» PROVIDED DATA
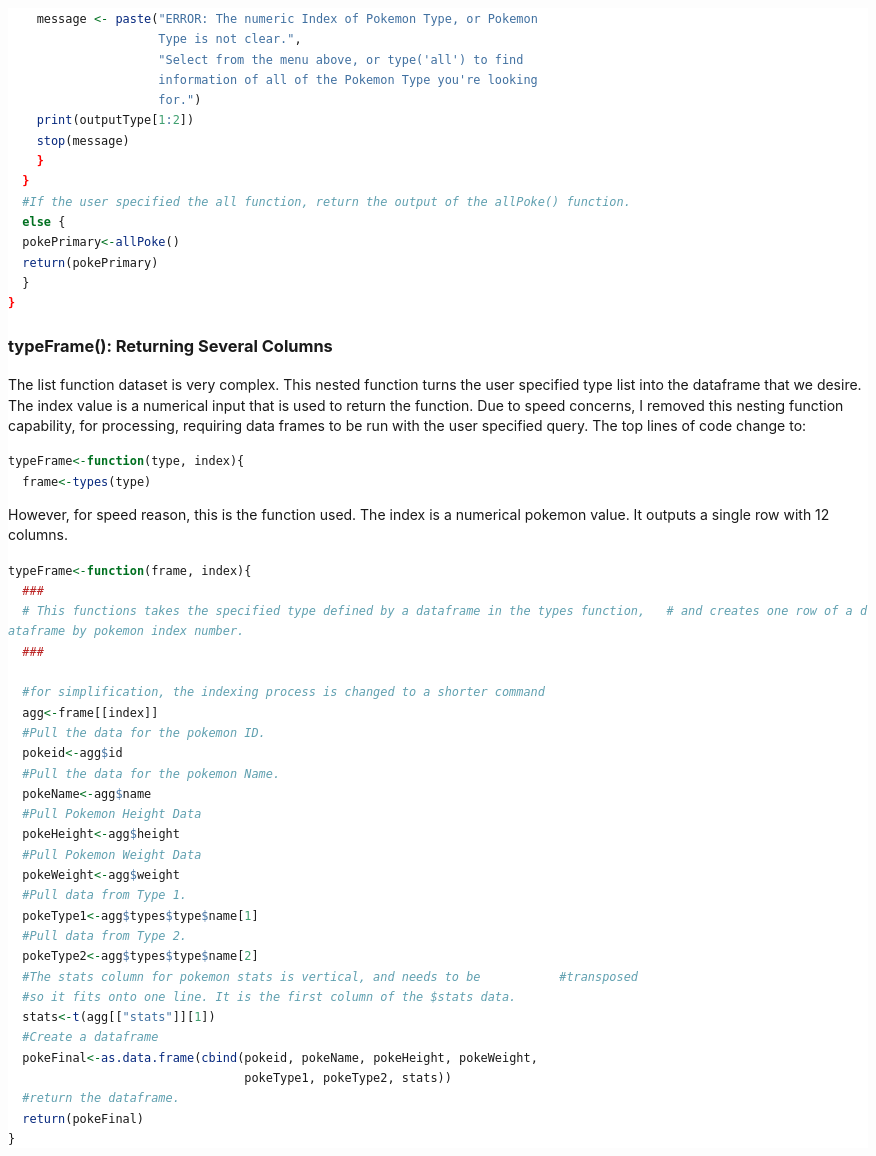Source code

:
 ``` r
    message <- paste("ERROR: The numeric Index of Pokemon Type, or Pokemon
                     Type is not clear.",
                     "Select from the menu above, or type('all') to find 
                     information of all of the Pokemon Type you're looking
                     for.")
    print(outputType[1:2])
    stop(message)
    }
  }
  #If the user specified the all function, return the output of the allPoke() function.
  else {
  pokePrimary<-allPoke() 
  return(pokePrimary)
  }
}
```

### typeFrame(): Returning Several Columns

The list function dataset is very complex. This nested function turns
the user specified type list into the dataframe that we desire. The
index value is a numerical input that is used to return the function.
Due to speed concerns, I removed this nesting function capability, for
processing, requiring data frames to be run with the user specified
query. The top lines of code change to:

``` r
typeFrame<-function(type, index){
  frame<-types(type)  
```

However, for speed reason, this is the function used. The index is a
numerical pokemon value. It outputs a single row with 12 columns.

``` r
typeFrame<-function(frame, index){
  ###
  # This functions takes the specified type defined by a dataframe in the types function,   # and creates one row of a dataframe by pokemon index number. 
  ###
 
  #for simplification, the indexing process is changed to a shorter command
  agg<-frame[[index]]
  #Pull the data for the pokemon ID. 
  pokeid<-agg$id
  #Pull the data for the pokemon Name.
  pokeName<-agg$name
  #Pull Pokemon Height Data
  pokeHeight<-agg$height
  #Pull Pokemon Weight Data
  pokeWeight<-agg$weight
  #Pull data from Type 1. 
  pokeType1<-agg$types$type$name[1]
  #Pull data from Type 2.
  pokeType2<-agg$types$type$name[2]
  #The stats column for pokemon stats is vertical, and needs to be           #transposed
  #so it fits onto one line. It is the first column of the $stats data.
  stats<-t(agg[["stats"]][1])
  #Create a dataframe
  pokeFinal<-as.data.frame(cbind(pokeid, pokeName, pokeHeight, pokeWeight,
                                 pokeType1, pokeType2, stats))
  #return the dataframe.
  return(pokeFinal)
}
```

» EXERCISE
Take every line from the data that contains the word "message".

» RESULT OF THIS TASK
    message <- paste("ERROR: The numeric Index of Pokemon Type, or Pokemon
    stop(message)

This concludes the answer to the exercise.